OS X Gripe

Ok, let's say I'm copying a bunch a files from Computer A to Computer B (for example, gigabytes of family photos onto my wife's new MacBook) and in the middle of the copy operation it stops with an error (for example, my Dell machine falls off the wifi network).

I understand, the network goes down, it's a problem. Fine. I drag the same remote folder to the same target location.

200705070137

I don't want either of these options. "Stop" is clearly not what I want, and "Replace" means it's going to resend every file across the network and write it to disk, even if the damn file is already there. Please don't make me start the whole damn thing over.

I want a "Restart Copy" option, so that it only copies the files that don't already exist.

In addition to constantly falling off the network, the Dell's built-in 802.11g wifi is always far far slower than it should be. It's not so slow as to make web browsing painful but slow enough that several gigabytes across the network will take a couple of hours. For a copy operation that size, it's a total crapshoot if the copy operation will complete before it drops off the network again.

Fortunately I know how to use the bash command line and cp with the right flags to do what I want (I'm a computer expert ya know). But I shouldn't have to be an computer geek to do simple thing like copy files from Machine A to Machine B.

XP didn't get this right either so Apple is hardly alone. I don't know about Vista. Maybe some Linux distro does it right.

Posted May 7, 2007 1:01 AM

Comments

Yes, Vista did improve this feature with a "skip and continue" (or something like that) button...I can't believe it has taken this long for the OS makers to figure this out.

DynamoDan, May 7, 2007 9:36 AM

This is a primary reason why I use FTP to do all of my file transfers. It has all of the best options.

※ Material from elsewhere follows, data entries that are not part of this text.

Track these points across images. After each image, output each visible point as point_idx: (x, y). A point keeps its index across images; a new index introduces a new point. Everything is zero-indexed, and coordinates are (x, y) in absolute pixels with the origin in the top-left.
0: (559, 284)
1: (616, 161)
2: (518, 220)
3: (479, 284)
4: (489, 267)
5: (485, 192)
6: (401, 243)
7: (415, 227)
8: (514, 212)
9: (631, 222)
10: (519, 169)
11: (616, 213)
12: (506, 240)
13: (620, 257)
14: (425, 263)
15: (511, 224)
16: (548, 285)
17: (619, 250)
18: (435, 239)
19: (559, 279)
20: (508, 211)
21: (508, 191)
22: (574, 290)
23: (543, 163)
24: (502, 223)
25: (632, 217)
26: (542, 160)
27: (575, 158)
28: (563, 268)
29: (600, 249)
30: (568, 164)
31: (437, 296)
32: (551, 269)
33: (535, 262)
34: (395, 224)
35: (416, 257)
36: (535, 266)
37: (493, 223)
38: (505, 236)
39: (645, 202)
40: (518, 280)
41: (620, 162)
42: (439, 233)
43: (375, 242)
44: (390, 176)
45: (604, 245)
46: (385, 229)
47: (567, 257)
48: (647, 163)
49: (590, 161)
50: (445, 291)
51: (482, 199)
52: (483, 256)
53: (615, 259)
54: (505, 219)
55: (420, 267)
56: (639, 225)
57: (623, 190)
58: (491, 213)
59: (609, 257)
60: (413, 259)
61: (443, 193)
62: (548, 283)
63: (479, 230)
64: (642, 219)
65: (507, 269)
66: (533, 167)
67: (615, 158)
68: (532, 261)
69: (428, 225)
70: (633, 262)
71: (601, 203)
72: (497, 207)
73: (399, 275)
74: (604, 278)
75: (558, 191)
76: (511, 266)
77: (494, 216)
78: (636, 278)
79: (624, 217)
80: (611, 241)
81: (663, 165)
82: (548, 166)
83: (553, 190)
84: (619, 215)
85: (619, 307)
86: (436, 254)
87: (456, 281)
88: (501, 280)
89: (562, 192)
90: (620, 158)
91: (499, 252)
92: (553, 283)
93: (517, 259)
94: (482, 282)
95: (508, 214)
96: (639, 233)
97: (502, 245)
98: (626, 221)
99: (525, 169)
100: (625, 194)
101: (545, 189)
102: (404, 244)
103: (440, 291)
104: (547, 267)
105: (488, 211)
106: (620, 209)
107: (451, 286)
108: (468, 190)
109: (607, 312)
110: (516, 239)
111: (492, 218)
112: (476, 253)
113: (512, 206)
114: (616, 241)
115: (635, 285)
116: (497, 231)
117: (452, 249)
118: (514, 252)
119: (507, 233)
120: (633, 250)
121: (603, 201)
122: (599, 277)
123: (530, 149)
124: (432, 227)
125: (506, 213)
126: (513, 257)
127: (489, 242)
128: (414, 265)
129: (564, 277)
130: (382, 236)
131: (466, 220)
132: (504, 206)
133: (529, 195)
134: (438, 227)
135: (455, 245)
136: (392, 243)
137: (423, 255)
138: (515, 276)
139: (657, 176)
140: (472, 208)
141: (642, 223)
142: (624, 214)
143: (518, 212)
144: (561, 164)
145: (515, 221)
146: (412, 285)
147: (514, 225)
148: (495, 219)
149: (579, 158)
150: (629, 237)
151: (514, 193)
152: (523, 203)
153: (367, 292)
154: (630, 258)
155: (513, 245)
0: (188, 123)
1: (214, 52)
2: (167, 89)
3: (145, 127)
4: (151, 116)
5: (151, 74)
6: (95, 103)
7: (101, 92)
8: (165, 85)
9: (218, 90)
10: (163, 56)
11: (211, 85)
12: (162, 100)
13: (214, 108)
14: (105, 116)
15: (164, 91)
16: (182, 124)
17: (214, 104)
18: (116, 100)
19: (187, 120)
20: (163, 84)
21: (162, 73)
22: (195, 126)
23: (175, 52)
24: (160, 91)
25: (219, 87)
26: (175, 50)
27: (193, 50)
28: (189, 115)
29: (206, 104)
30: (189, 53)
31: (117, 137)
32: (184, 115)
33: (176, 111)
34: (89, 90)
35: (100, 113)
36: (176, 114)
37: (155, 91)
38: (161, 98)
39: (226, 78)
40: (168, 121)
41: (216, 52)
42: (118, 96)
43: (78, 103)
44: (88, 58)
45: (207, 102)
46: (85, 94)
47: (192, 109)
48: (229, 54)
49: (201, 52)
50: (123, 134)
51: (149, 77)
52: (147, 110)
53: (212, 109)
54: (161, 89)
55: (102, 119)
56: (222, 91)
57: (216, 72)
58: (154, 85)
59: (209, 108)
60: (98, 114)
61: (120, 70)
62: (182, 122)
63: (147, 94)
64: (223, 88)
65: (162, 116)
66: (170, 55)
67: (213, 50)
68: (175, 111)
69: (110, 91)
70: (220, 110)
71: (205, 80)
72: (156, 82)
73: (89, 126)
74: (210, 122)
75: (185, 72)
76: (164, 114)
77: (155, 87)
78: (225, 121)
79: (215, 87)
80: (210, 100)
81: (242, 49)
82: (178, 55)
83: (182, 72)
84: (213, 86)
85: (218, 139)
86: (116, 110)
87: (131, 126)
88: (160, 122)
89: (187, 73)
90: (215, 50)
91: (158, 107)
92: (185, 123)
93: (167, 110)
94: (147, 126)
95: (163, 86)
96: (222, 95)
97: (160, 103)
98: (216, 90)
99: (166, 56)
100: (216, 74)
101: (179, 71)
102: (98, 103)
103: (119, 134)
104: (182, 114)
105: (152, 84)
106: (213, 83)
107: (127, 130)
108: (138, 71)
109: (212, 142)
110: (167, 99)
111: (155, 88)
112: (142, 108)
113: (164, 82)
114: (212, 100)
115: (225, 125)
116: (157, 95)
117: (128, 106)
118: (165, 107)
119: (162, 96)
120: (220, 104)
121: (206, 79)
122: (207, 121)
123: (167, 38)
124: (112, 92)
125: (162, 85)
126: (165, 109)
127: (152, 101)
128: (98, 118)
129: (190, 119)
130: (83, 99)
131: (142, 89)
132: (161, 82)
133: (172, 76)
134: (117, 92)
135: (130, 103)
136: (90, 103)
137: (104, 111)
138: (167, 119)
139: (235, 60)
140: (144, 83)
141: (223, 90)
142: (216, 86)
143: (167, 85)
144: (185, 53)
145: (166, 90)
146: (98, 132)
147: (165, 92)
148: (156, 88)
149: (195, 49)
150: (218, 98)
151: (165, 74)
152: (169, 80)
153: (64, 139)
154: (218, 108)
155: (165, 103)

Bob Balfe, May 7, 2007 10:18 AM

My fave: Total Commander (a windows apps for power users ? control freaks). The dialog that pops up in the same situation reads:

Overwrite / Overwrite All / Skip
Cancel / Overwrite All Older / Skip All
Rename / Append / More Options

plus for the two files it reports name, date, bytesize

gggeek, May 7, 2007 10:22 AM

In XP you can hold Shift while clinking on No and voila...

NoiseEHC, May 9, 2007 3:54 PM

Of course Linux does it right. It's called rsync.

Your Mac probably ships with it too.

m, May 12, 2007 11:41 AM

Agreed, this is annoying. But as m says, you get rsync on the Mac—sorted!

If you want a GUI for the tool, try arsync

Ben Poole, May 13, 2007 6:56 AM

As an computer expert you should take a look at Amiga OS 3.1. Yes, I know it's a bit old (about 20 years), but so far I've not seen a better OS yet (GUI/command line/bios/hardware architecture).